Couple all the above with the god-awful CGI that peppers scenes with obvious green-screen even when actors are meant to be driving in Iceland or walking around Hong Kong, it makes the film feel cheap by doing things easily with CG enhanced backdrops, and not to mention the action that is dominated by CGI planes, explosions, body doubles, locations, vehicles, lasers, water and windsurfing. The less said about the 70% cartoonish effects here the better. James Bond is not about CGI, it’s about subtle CG enhancement of a scene or two while rooted with real action, real danger, real stunts and real thought and effort put into making a dangerous, exciting and tense adventure. With the amount of CGI here, all danger and interest is lost because you may have a by-the-book fist fight going on, but it’s surrounded by fake locations and what-not, so loses and impact it may have. And you don’t have an invisible car in a James Bond film. Just, no.

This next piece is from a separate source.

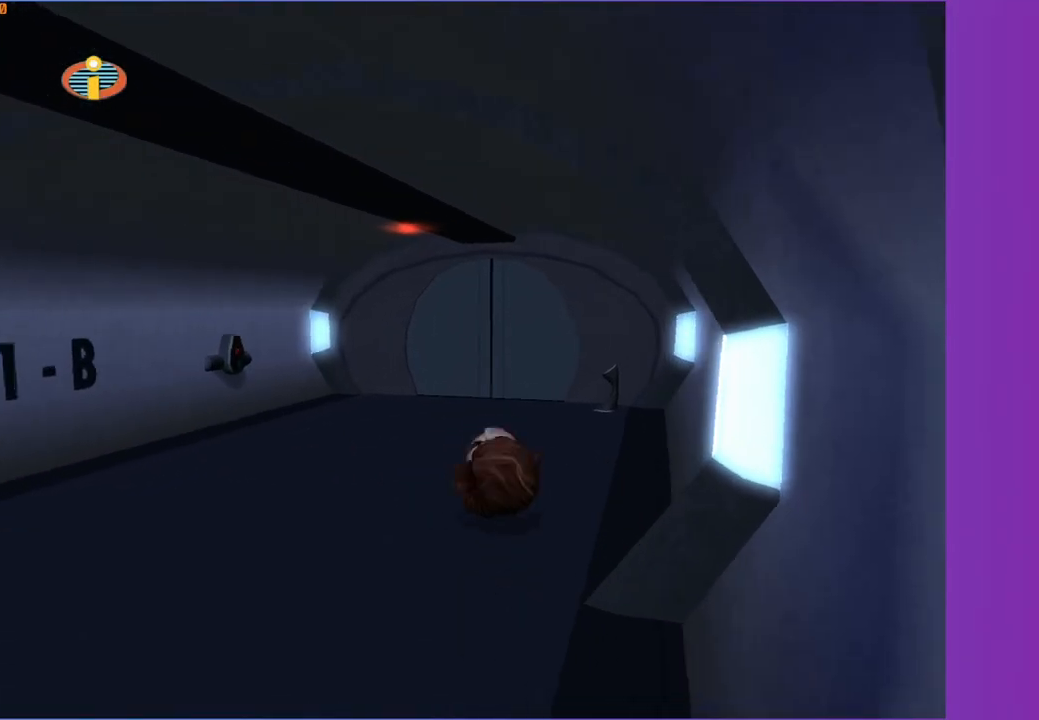
{"buttons": ["Y"], "left_stick": "up", "right_stick": "center", "events": [[333, "left_stick", "up"]]}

Mix THIS and the above with a very generic soundtrack by David Arnold who blends orchestral and electronica in a very irritating way, and plays a dramatic evil villain fanfare whenever Gustav Graves appear on screen (and a brassy Bond riff whenever 007 appears), it’s like a fan-boy made a soundtrack to spoof the series by striking the obvious with music when less is by far more. It comes over like a big pantomime rather than a spy film.
I should have known from the CGI bullet in the gunbarrel sequence and the fact James Bond was identified through his disguise by a Korean Nokia phone camera that snapped his picture that this film wasn’t exactly going to be the 40th anniversary film we may have wanted. Take away the glaringly obvious nods to many of the previous 19 films, and it’s a very empty and generic action film, not a James Bond film.

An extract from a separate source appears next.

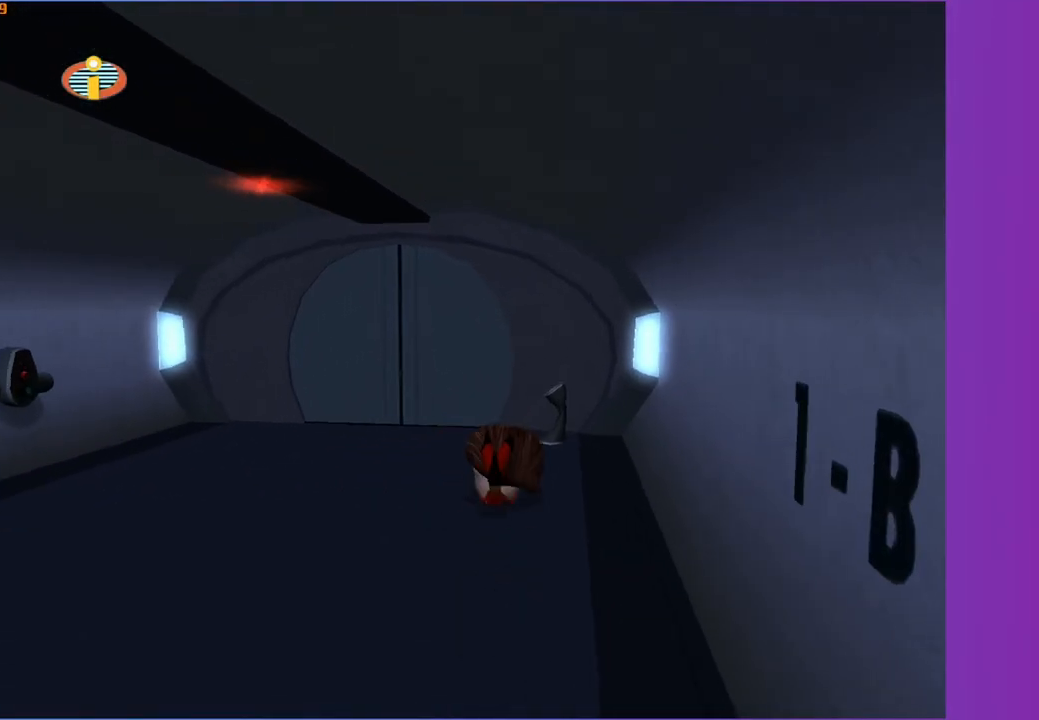
{"buttons": [], "left_stick": "up", "right_stick": "center", "events": [[167, "Y", "up"], [450, "B", "down"], [500, "B", "up"]]}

The GOOD thing about this all is that it forced EON and MGM to take their ego out of the equation and strip back the nonsense that was suffocating James Bond to make him more of the man Ian Fleming intended, living in a dangerous world that had real threats, real villains and real excitement. Without ‘Die Another Day’ we wouldn’t have ‘Casino Royale’ or Daniel Craig now.
Q sums up this entry perfectly: “I wish I could make you vanish!”